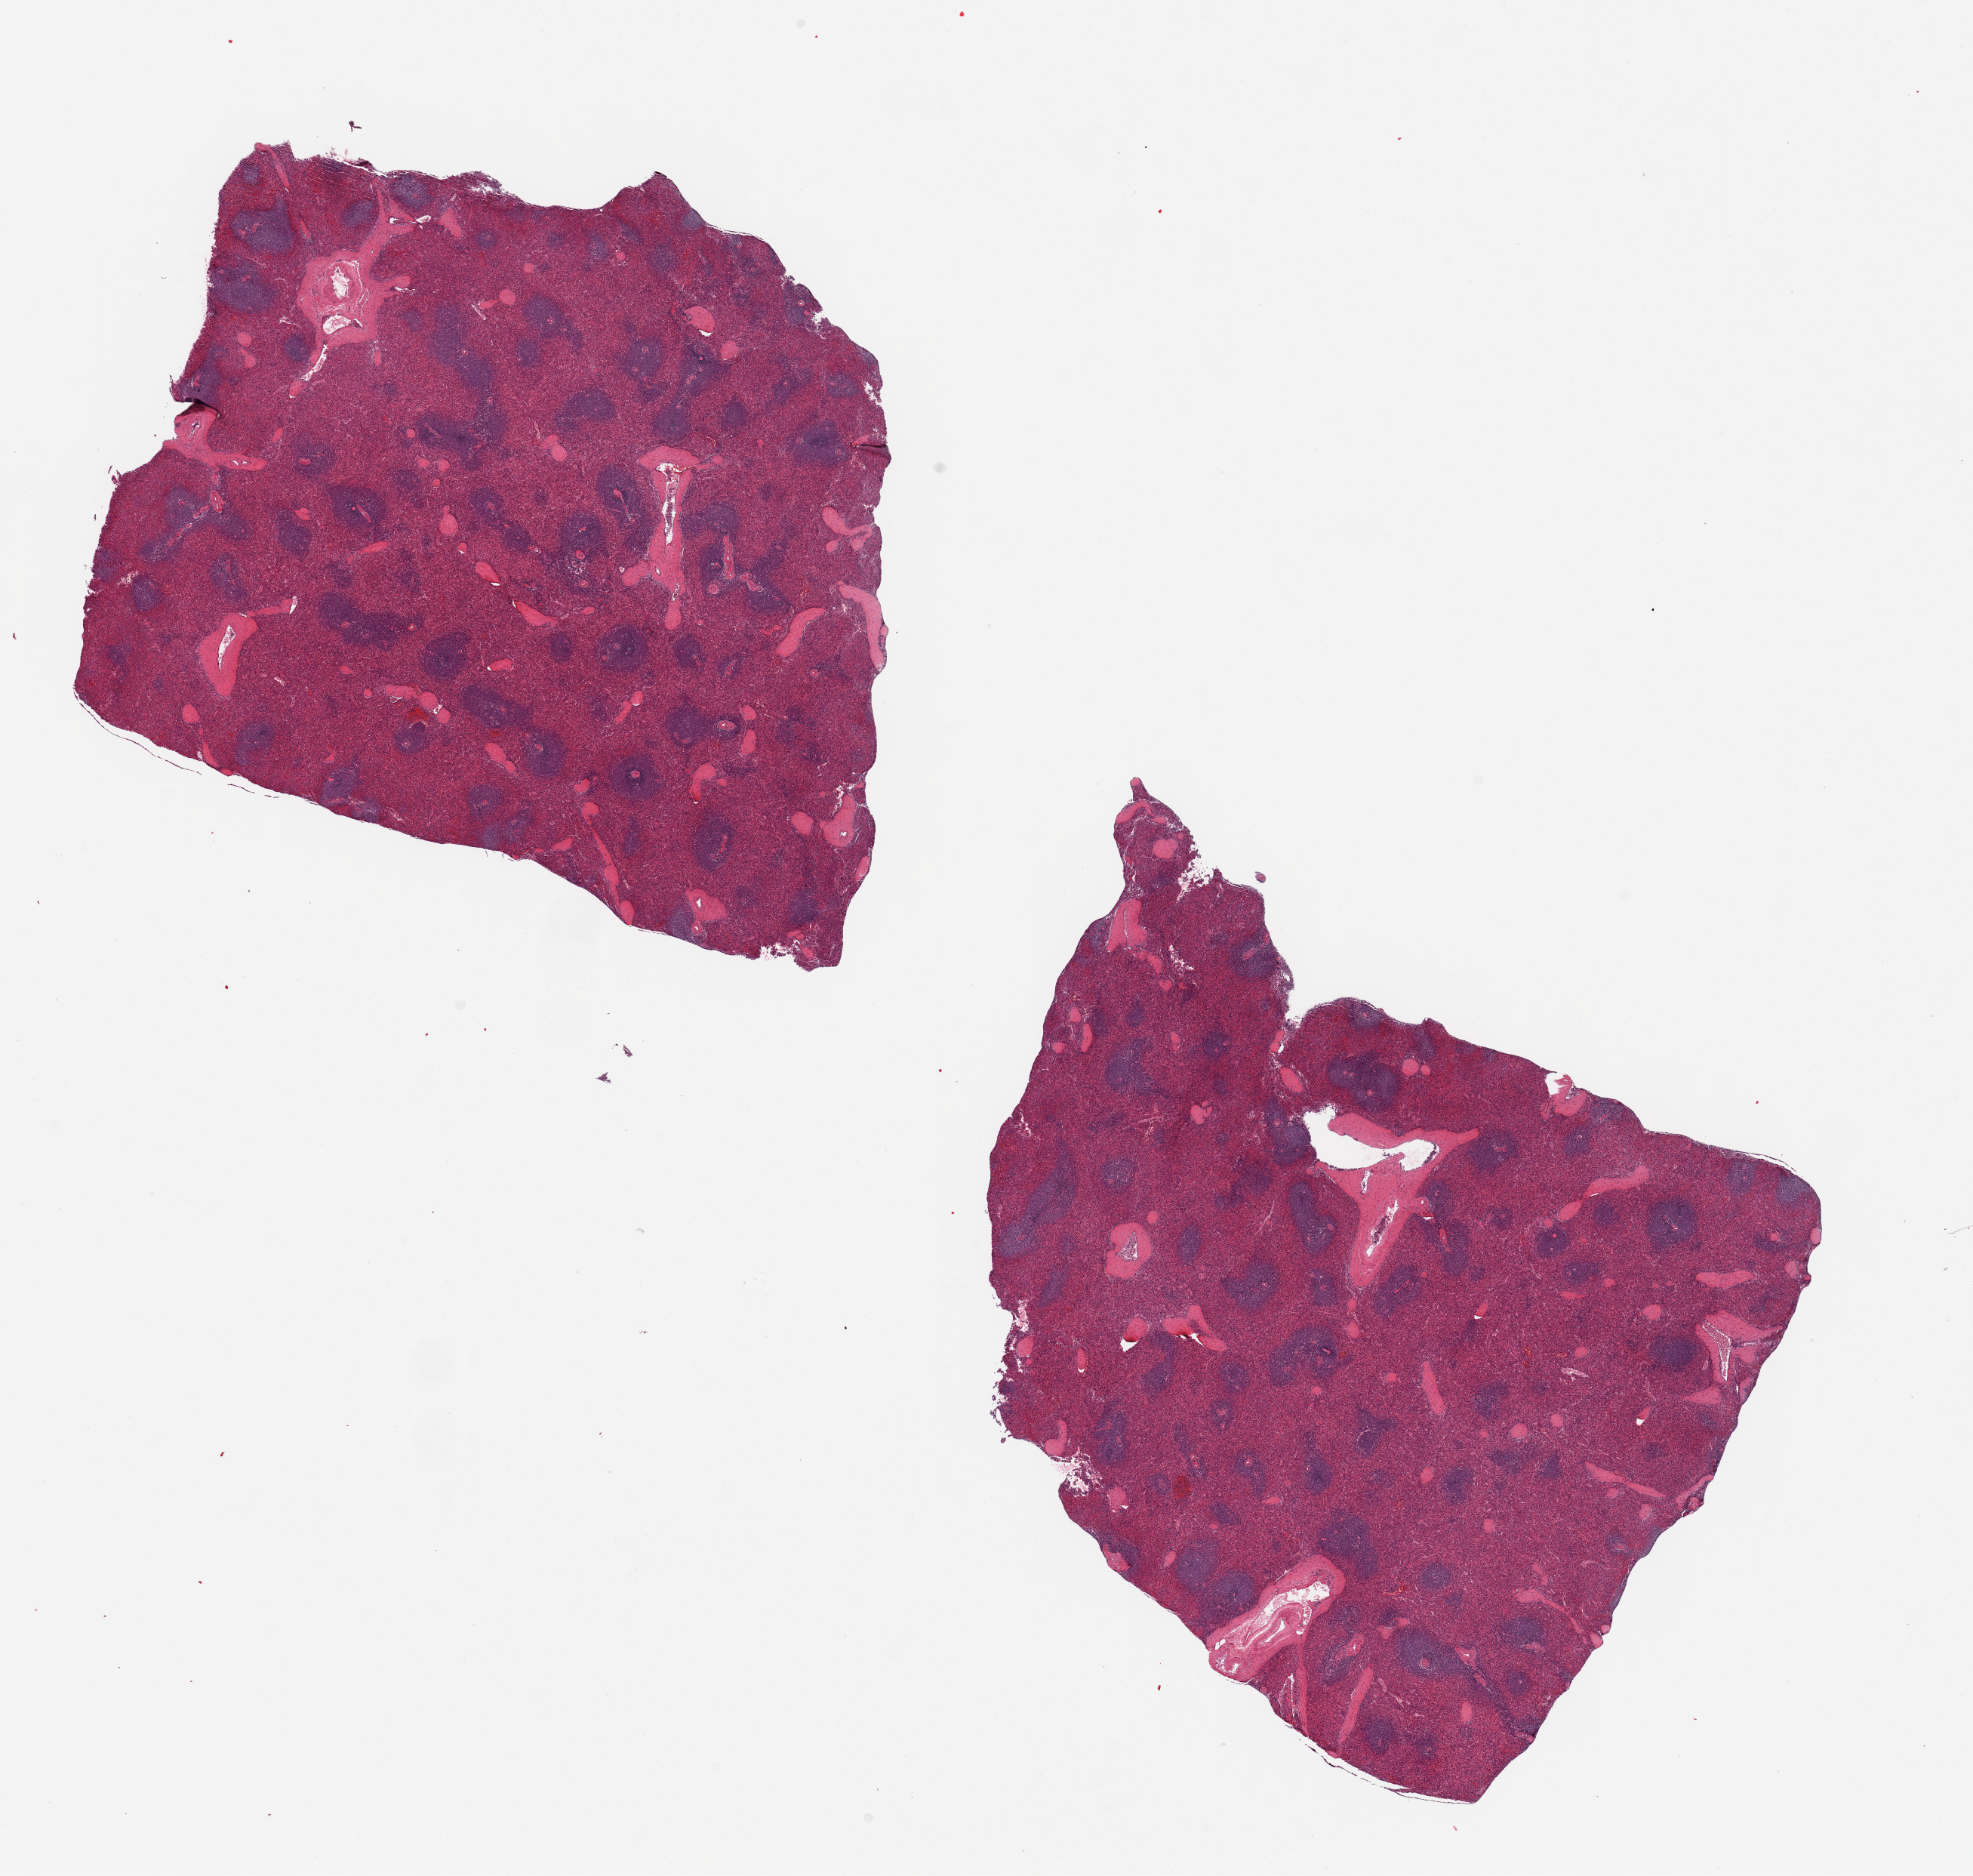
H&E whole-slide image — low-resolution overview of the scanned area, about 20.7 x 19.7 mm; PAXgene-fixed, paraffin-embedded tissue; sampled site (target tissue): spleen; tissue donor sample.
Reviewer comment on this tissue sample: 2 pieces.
------------------------------
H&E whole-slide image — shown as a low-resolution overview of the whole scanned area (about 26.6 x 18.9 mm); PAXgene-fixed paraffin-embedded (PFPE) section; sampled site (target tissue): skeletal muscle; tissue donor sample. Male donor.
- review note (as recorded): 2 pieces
------------------------------
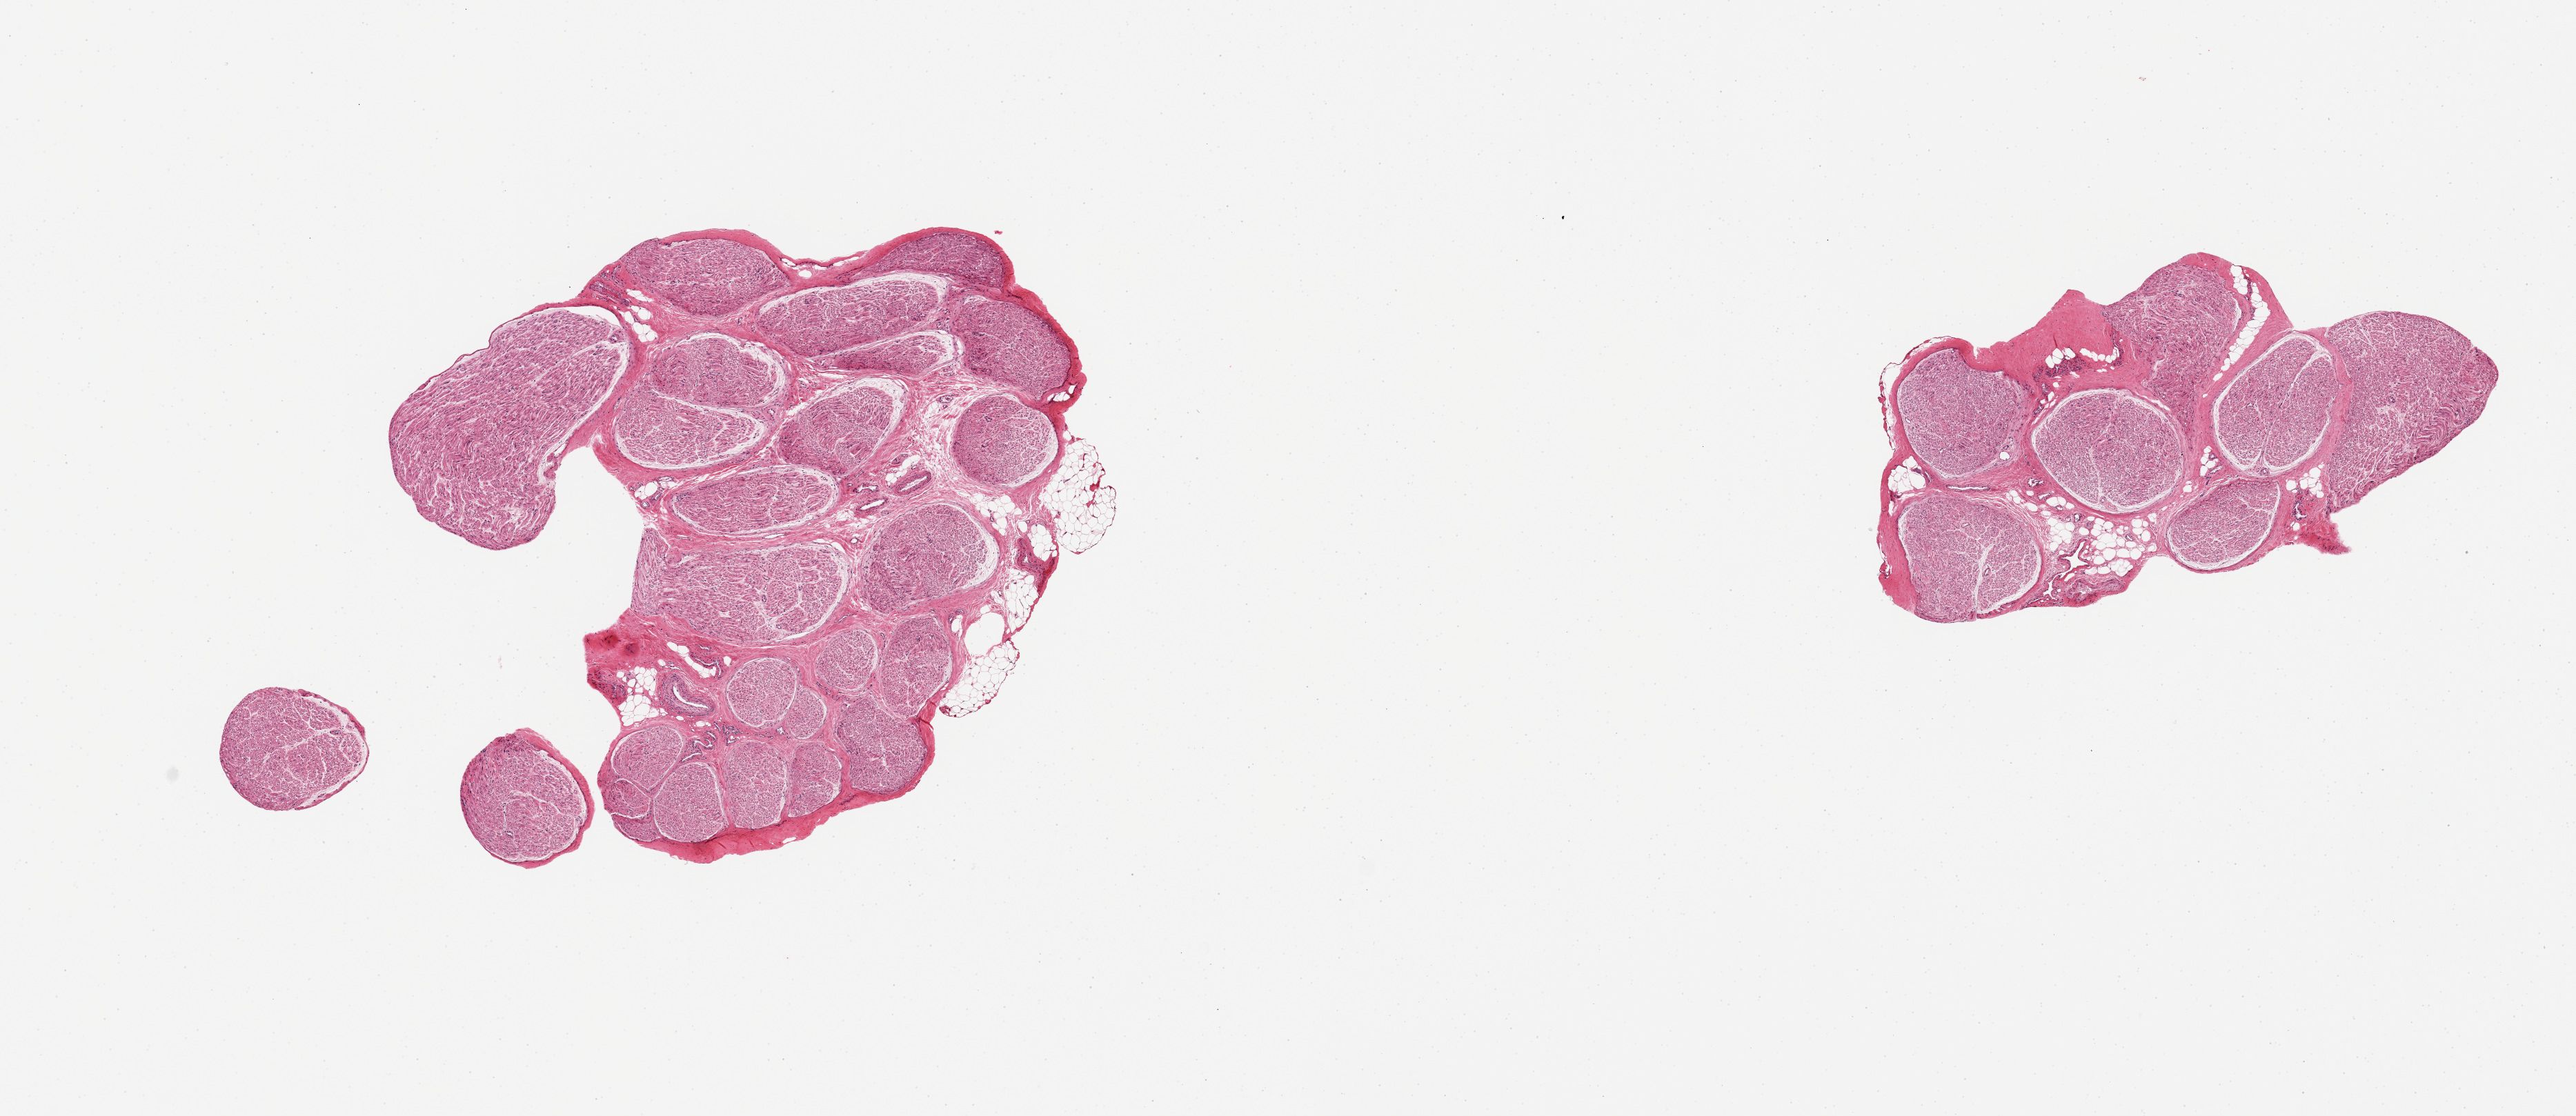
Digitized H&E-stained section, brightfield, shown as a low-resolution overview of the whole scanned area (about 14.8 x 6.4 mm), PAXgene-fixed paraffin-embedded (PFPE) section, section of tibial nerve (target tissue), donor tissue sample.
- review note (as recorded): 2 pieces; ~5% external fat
------------------------------
**What to produce**. Each line in the listing where the word "image" is found is to be copied.

**Solution to the exercise**.
H&E whole-slide image — low-resolution overview of the scanned area, about 20.7 x 19.7 mm; PAXgene-fixed, paraffin-embedded tissue; sampled site (target tissue): spleen; tissue donor sample.
H&E whole-slide image — shown as a low-resolution overview of the whole scanned area (about 26.6 x 18.9 mm); PAXgene-fixed paraffin-embedded (PFPE) section; sampled site (target tissue): skeletal muscle; tissue donor sample. Male donor.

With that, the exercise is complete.